Couples have a partner to do things with or eat with – but for single women, mealtime is the most stressful time.

“We’ve had many discussions about dining alone. If you want to be alone, if you don’t want to be alone,” Kling Perkins said. “Some people have the same group of people they sit with every single night, and other people want more variety.”

As Gerber put it, “eating alone is difficult.”

“If you’re single, you have to walk in and you either sit by yourself or talk to somebody,” she said.

She lost her husband 12 years ago; Klein said she has been alone for 10 years.

They both have big extended families, however. Klein has two children (including a daughter in Sharon) and three grandchildren, and Gerber has four children and nine grandchildren. Her children live in Cambridge, Brookline and Needham.

Klein came from Connecticut to NewBridge right after it opened in mid-2009, while Gerber moved to Dedham in September 2009.

The two women met when they sat next to each other one night at a meet-and-greet. They are seniors, but “we’re actually kids here” compared to average NewBridge residents in their mid-80s, Gerber said.

Since they’ve met, they say, they’ve learned about each other’s Boston and Brooklyn accents.

“I’m learning to pahk my car,” Klein joked. “We have a lot of fun.”

Also, “I very often eat with Debby,” she noted. “We don’t (have to) eat together, but we usually do.”

At Flying Solo, they have heard program speakers that have included staffers from the kitchen and security. “She tries to think of things that people are concerned about,” Klein said of Kling Perkins, whose title is community care advisor.

Kling Perkins said the group started meeting once a month, but after about a year the group decided to meet twice a month. Sometimes there are 25 women, and sometimes there are 10.

She said when began working at NewBridge soon after it opened, it became clear to her “that the experience of couples and the experience of singles who were moving in was different” – and she thought “that the support of other women would be helpful in the transition, to help settle in here.”

Many discussions in the early months were about navigating that transition, she said, and one important way group members helped each other was by hearing that other people found the adjustment challenging as well.

Flying Solo has been a forum for lighter and heavier topics.

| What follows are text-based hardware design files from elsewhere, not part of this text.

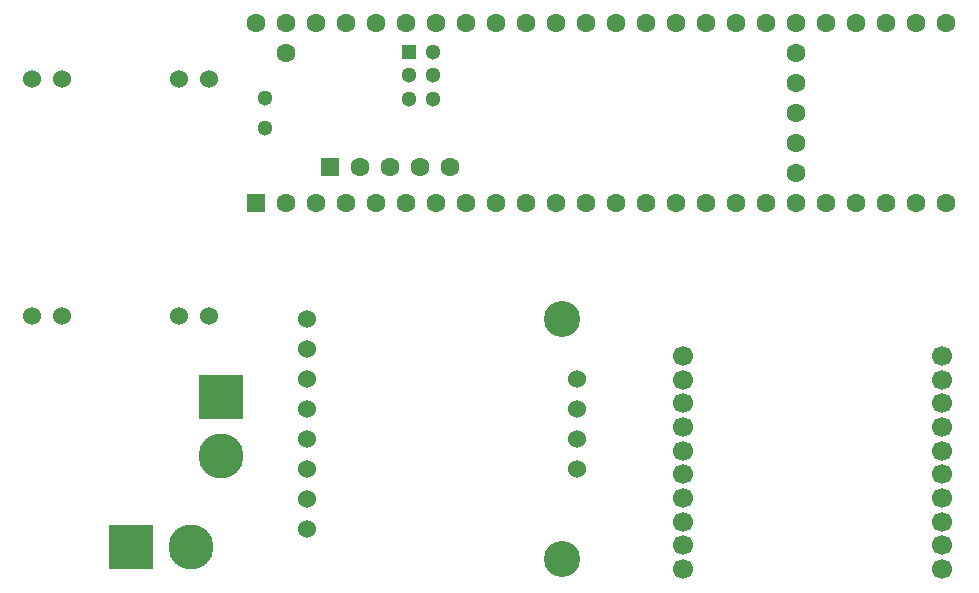
<source format=gbs>
%TF.GenerationSoftware,KiCad,Pcbnew,(5.1.9)-1*%
%TF.CreationDate,2021-12-11T15:03:20-08:00*%
%TF.ProjectId,GPS_Board,4750535f-426f-4617-9264-2e6b69636164,rev?*%
%TF.SameCoordinates,Original*%
%TF.FileFunction,Soldermask,Bot*%
%TF.FilePolarity,Negative*%
%FSLAX46Y46*%
G04 Gerber Fmt 4.6, Leading zero omitted, Abs format (unit mm)*
G04 Created by KiCad (PCBNEW (5.1.9)-1) date 2021-12-11 15:03:20*
%MOMM*%
%LPD*%
G01*
G04 APERTURE LIST*
%ADD10C,1.524000*%
%ADD11C,3.048000*%
%ADD12C,1.700000*%
%ADD13C,1.300000*%
%ADD14C,1.600000*%
%ADD15R,1.300000X1.300000*%
%ADD16R,1.600000X1.600000*%
%ADD17C,3.800000*%
%ADD18R,3.800000X3.800000*%
G04 APERTURE END LIST*
D10*
%TO.C,A2*%
X136398000Y-102616000D03*
X136398000Y-100076000D03*
X136398000Y-97536000D03*
X136398000Y-105156000D03*
X136398000Y-89916000D03*
X136398000Y-87376000D03*
X136398000Y-92456000D03*
X136398000Y-94996000D03*
X159258000Y-100076000D03*
X159258000Y-97536000D03*
X159258000Y-94996000D03*
X159258000Y-92456000D03*
D11*
X157988000Y-87376000D03*
X157988000Y-107696000D03*
%TD*%
D12*
%TO.C,A1*%
X190197000Y-90568000D03*
X190197000Y-92568000D03*
X190197000Y-94568000D03*
X190197000Y-96568000D03*
X190197000Y-98568000D03*
X190197000Y-100568000D03*
X190197000Y-102568000D03*
X190197000Y-104568000D03*
X190197000Y-106568000D03*
X190197000Y-108568000D03*
X168197000Y-108568000D03*
X168197000Y-106568000D03*
X168197000Y-104568000D03*
X168197000Y-102568000D03*
X168197000Y-100568000D03*
X168197000Y-98568000D03*
X168197000Y-96568000D03*
X168197000Y-94568000D03*
X168197000Y-92568000D03*
X168197000Y-90568000D03*
%TD*%
D13*
%TO.C,U1*%
X132810000Y-68707000D03*
X132810000Y-71247000D03*
D14*
X177800000Y-64897000D03*
X177800000Y-67437000D03*
X177800000Y-69977000D03*
X177800000Y-72517000D03*
X177800000Y-75057000D03*
D13*
X145050000Y-68795400D03*
X147050000Y-68795400D03*
X147050000Y-66795400D03*
X145050000Y-66795400D03*
X147050000Y-64795400D03*
D15*
X145050000Y-64795400D03*
D14*
X172720000Y-77597000D03*
X175260000Y-77597000D03*
X177800000Y-77597000D03*
X180340000Y-77597000D03*
X170180000Y-77597000D03*
X167640000Y-77597000D03*
X165100000Y-77597000D03*
X182880000Y-77597000D03*
X185420000Y-77597000D03*
X187960000Y-77597000D03*
X190500000Y-77597000D03*
X190500000Y-62357000D03*
X187960000Y-62357000D03*
X185420000Y-62357000D03*
X182880000Y-62357000D03*
X180340000Y-62357000D03*
X177800000Y-62357000D03*
X175260000Y-62357000D03*
X172720000Y-62357000D03*
X170180000Y-62357000D03*
X167640000Y-62357000D03*
X162560000Y-77597000D03*
X160020000Y-77597000D03*
X157480000Y-77597000D03*
X154940000Y-77597000D03*
X152400000Y-77597000D03*
X149860000Y-77597000D03*
X147320000Y-77597000D03*
X144780000Y-77597000D03*
X142240000Y-77597000D03*
X139700000Y-77597000D03*
X137160000Y-77597000D03*
X134620000Y-77597000D03*
D16*
X132080000Y-77597000D03*
D14*
X165100000Y-62357000D03*
X162560000Y-62357000D03*
X160020000Y-62357000D03*
X157480000Y-62357000D03*
X154940000Y-62357000D03*
X152400000Y-62357000D03*
X149860000Y-62357000D03*
X147320000Y-62357000D03*
X144780000Y-62357000D03*
X142240000Y-62357000D03*
X139700000Y-62357000D03*
X137160000Y-62357000D03*
X134620000Y-62357000D03*
X132080000Y-62357000D03*
D16*
X138379200Y-74546200D03*
D14*
X140919200Y-74546200D03*
X143459200Y-74546200D03*
X145999200Y-74546200D03*
X148539200Y-74546200D03*
X134620000Y-64897000D03*
%TD*%
D17*
%TO.C,J2*%
X129159000Y-98980000D03*
D18*
X129159000Y-93980000D03*
%TD*%
D17*
%TO.C,J1*%
X126539000Y-106680000D03*
D18*
X121539000Y-106680000D03*
%TD*%
D10*
%TO.C,A3*%
X113141000Y-67138000D03*
X115681000Y-67138000D03*
X115681000Y-87138000D03*
X113141000Y-87138000D03*
X125601000Y-87138000D03*
X128141000Y-87138000D03*
X125601000Y-67138000D03*
X128141000Y-67138000D03*
%TD*%
M02*

</source>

“Women alone are more sensitive to security issues than the couples,” Kling Perkins said. Another interesting discussion recently was about whether to wear a wedding ring. “Some people took it off right away, some people never intend to. That was a very nice sharing moment.”

Gerber still wears her wedding and engagement rings, which were combined into one. Her husband’s company, Gerber Electronics, was right off of Route 1 in Dedham years ago, near where Costco is now. It later moved to Norwood.

Klein still wears her small diamond engagement ring, but not her wedding ring.

“I took it off. I said I’m not married anymore, and that’s that,” she said.

She said she has made several very good friends and a lot of acquaintances in her year and a half at NewBridge – after the hard experience of “leaving the people you know who saw you when your babies were being born, and when your husband was having troubles.”

Gerber noticed that a woman whose husband just died was walking by in the hallway.

“It’s being here, and you’re not alone,” she said of NewBridge. “She’s flying solo now, but she won’t feel as alone as probably we did.”

“You come down and you have someone to sit with,” she added.

Gerber agreed with Klein that it stinks to lose your partner – but said people at NewBridge have somebody to lean on, so it’s a little easier.

“If we need to, if we want to, we have somebody to talk to,” she said. “We don’t need to burden our children. We can burden ourselves.”

“Debby, I need you!” Klein chimed in, laughing heartily.